Surge. Passive effect is +10% mana regen, active effect triples mana regen (so x3, ie. +200%, not +300%).
That said, why stack so much mana regen and depend on a rune when Death Caller literally doesn't care about mana at all, and in fact, benefits from their mana being empty (Enchanted Athame dagger)?
Just use that spellblade perk that explosion spells cost only 50% mana, get that crit ring, the medium armor which heals when you get an advantage and the amulet which restores mana on a crit whenever you use an explosion spell. Then bind one explsion spell of your choice to 1 and another one of your choice to 2, smash these buttons and never press something else again.
I am loving the shield throwing so far - as long as I manage to hit something with it anyway.
I also find kicking enemies halfway across the map or off ledges extremely satisfying for some reason.
Seems to be a common assessment.
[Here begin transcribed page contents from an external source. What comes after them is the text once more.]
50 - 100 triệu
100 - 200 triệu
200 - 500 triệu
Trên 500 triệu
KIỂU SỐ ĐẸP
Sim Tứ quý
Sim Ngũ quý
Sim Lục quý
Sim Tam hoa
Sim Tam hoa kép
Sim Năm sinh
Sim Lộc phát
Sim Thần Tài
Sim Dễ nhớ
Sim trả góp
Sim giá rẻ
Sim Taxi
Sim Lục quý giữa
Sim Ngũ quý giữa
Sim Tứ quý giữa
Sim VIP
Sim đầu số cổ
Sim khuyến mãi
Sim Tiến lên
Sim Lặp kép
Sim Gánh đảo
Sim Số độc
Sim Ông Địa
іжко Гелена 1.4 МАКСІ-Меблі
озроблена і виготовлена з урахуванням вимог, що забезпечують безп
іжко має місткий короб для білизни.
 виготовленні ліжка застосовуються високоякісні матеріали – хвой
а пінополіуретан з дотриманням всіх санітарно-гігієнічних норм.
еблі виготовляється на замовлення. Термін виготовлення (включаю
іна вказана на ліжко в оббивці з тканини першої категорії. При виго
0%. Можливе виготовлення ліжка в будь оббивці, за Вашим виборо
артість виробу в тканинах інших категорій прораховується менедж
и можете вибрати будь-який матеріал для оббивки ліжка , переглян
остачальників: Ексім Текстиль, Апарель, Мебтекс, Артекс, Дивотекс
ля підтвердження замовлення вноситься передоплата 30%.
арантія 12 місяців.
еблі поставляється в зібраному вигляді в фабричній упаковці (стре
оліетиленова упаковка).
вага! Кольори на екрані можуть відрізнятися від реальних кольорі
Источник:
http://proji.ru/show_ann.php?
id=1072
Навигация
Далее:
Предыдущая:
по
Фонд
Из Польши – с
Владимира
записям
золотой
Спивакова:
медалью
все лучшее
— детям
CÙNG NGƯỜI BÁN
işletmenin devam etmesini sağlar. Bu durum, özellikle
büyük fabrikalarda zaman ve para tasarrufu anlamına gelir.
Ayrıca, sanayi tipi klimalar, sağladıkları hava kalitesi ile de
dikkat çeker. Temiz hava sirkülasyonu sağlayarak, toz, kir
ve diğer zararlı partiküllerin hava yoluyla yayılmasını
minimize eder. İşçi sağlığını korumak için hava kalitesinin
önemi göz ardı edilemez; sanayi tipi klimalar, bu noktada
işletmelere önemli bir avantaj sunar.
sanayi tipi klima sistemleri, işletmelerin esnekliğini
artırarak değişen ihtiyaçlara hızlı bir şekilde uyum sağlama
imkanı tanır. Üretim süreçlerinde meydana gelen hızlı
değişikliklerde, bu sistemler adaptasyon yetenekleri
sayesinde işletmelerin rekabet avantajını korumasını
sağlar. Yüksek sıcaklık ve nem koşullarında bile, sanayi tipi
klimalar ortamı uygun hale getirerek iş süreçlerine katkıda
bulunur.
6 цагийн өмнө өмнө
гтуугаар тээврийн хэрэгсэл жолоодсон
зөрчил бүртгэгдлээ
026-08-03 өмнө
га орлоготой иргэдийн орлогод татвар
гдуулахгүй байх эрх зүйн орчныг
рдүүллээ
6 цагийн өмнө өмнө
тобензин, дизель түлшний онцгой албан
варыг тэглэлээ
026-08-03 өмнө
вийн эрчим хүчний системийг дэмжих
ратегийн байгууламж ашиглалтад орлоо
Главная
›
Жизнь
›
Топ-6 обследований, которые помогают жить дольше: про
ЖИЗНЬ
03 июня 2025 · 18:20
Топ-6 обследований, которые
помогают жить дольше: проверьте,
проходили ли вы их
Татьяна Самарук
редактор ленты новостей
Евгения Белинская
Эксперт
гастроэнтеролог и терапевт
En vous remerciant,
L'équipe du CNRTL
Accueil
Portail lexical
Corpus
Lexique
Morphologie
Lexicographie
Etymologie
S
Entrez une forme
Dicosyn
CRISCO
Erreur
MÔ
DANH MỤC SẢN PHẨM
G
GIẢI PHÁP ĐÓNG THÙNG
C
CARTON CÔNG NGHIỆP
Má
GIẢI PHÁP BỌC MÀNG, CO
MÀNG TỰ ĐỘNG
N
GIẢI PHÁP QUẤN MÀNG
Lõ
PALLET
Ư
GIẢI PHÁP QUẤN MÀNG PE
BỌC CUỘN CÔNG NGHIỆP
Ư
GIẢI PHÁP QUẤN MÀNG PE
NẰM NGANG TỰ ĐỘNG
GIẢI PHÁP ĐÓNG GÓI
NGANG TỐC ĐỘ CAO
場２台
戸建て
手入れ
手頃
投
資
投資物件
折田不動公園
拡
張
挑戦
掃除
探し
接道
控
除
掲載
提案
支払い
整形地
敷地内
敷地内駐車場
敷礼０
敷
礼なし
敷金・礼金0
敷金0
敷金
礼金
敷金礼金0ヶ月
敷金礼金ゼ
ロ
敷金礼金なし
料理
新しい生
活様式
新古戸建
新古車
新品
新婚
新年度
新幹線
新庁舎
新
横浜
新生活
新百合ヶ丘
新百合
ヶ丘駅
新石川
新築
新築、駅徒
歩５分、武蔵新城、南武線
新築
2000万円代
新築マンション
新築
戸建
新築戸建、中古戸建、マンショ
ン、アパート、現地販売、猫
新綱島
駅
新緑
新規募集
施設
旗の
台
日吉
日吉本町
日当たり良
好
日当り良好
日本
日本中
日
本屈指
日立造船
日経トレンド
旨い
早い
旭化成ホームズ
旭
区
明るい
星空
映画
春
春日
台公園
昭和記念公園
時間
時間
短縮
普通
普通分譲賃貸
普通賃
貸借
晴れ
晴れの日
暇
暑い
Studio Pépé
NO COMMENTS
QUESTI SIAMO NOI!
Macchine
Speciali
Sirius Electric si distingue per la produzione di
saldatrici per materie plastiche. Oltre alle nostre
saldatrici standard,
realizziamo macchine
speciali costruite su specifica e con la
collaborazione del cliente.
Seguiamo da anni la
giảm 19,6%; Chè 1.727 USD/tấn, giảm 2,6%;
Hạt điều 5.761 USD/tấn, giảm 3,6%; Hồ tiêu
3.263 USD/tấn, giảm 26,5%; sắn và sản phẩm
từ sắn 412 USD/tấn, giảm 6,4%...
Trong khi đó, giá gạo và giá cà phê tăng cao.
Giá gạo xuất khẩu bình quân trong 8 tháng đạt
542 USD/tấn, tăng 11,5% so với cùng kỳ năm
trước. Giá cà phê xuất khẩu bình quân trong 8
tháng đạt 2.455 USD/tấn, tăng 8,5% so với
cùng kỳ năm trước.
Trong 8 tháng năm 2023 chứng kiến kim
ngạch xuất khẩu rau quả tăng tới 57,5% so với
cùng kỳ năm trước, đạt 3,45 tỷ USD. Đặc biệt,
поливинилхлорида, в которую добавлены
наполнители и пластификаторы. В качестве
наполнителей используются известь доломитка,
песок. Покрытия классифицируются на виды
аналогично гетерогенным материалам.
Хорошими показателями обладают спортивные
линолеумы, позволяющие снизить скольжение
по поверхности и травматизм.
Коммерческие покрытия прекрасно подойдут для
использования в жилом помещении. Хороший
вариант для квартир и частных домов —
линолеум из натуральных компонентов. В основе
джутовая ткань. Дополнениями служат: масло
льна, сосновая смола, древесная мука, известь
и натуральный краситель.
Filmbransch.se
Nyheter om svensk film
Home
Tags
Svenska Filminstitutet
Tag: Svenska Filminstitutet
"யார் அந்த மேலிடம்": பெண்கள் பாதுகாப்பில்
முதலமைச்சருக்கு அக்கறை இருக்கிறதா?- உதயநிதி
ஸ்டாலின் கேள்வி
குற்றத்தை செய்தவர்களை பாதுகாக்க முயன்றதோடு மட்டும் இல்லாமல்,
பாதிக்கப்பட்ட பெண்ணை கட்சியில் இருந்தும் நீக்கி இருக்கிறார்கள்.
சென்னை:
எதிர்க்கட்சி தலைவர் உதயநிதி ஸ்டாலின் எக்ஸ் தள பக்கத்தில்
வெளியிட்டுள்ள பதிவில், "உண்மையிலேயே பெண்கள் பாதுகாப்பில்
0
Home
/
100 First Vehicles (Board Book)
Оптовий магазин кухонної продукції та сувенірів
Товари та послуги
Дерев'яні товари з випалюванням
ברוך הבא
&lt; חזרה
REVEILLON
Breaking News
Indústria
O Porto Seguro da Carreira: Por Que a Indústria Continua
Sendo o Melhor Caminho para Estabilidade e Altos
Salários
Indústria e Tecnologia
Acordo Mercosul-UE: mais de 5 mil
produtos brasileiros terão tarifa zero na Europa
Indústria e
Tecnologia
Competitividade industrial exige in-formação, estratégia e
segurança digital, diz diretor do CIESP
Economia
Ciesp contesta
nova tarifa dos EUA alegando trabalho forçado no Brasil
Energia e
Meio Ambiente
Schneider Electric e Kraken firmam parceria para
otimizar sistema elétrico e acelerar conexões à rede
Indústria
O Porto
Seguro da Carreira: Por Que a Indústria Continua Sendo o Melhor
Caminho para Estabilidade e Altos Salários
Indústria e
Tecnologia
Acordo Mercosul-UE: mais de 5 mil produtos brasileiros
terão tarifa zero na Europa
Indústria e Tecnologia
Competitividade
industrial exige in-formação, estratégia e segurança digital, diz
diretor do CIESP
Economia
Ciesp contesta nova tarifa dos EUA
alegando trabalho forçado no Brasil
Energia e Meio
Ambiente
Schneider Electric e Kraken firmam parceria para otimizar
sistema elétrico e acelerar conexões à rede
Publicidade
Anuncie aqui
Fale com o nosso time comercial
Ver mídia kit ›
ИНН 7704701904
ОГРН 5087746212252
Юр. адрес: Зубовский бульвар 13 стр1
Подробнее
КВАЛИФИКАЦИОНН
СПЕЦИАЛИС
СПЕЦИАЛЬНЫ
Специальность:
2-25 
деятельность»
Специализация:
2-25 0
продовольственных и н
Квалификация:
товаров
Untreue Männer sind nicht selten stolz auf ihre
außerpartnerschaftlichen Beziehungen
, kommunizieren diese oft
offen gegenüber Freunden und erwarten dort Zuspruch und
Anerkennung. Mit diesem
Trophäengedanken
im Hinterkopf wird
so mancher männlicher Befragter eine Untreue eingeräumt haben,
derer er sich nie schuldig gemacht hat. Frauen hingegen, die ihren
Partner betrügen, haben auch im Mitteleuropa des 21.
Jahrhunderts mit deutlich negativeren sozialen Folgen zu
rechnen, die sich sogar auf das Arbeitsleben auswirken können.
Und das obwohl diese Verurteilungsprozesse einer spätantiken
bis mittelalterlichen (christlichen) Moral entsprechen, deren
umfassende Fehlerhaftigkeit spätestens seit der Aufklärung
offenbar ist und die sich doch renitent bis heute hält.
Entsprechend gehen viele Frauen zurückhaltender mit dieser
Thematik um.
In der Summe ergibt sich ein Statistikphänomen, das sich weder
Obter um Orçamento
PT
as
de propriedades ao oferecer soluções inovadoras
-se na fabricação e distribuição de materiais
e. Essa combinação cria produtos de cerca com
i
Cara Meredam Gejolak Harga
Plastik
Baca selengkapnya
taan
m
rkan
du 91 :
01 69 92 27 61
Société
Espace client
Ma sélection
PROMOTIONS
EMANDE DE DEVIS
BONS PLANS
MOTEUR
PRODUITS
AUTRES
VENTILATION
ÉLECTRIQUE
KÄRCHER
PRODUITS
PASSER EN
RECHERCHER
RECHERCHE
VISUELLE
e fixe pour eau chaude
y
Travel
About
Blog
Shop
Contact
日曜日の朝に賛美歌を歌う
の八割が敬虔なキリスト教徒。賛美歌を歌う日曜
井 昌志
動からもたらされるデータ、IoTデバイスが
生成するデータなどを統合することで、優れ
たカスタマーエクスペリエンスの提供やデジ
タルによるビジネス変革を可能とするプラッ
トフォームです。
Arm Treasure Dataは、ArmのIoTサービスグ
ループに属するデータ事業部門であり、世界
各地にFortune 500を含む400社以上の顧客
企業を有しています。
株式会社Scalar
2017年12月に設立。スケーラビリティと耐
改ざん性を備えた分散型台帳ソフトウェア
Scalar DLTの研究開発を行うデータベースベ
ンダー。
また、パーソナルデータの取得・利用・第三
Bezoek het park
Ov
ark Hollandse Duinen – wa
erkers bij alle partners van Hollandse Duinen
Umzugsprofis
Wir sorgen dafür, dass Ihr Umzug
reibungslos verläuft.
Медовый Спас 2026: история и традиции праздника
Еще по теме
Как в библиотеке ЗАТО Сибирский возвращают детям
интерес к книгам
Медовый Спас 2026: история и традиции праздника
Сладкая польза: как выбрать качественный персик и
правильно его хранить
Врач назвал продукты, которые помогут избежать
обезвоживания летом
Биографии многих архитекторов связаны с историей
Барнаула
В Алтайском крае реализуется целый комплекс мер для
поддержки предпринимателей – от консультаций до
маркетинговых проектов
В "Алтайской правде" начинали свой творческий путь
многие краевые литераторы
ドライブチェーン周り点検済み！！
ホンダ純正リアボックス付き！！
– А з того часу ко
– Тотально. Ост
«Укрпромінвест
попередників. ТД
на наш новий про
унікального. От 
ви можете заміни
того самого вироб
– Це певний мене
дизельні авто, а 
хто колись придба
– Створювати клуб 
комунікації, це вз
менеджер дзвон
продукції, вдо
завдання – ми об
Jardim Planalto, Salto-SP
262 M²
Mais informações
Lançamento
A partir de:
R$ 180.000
From what I gather, mages are a pain to play in the early game but are super-strong late game.
I played a melee-happy duelist rogue. In the late game, most basic foes were little threat as I could reliably inflict AoE critical hit + necrosis via a skill followed by a guaranteed critical hit + freeze with a charged attack, but certain highly mobile enemies (e.g. the final boss, the possessed candlehop) were tedious to deal with.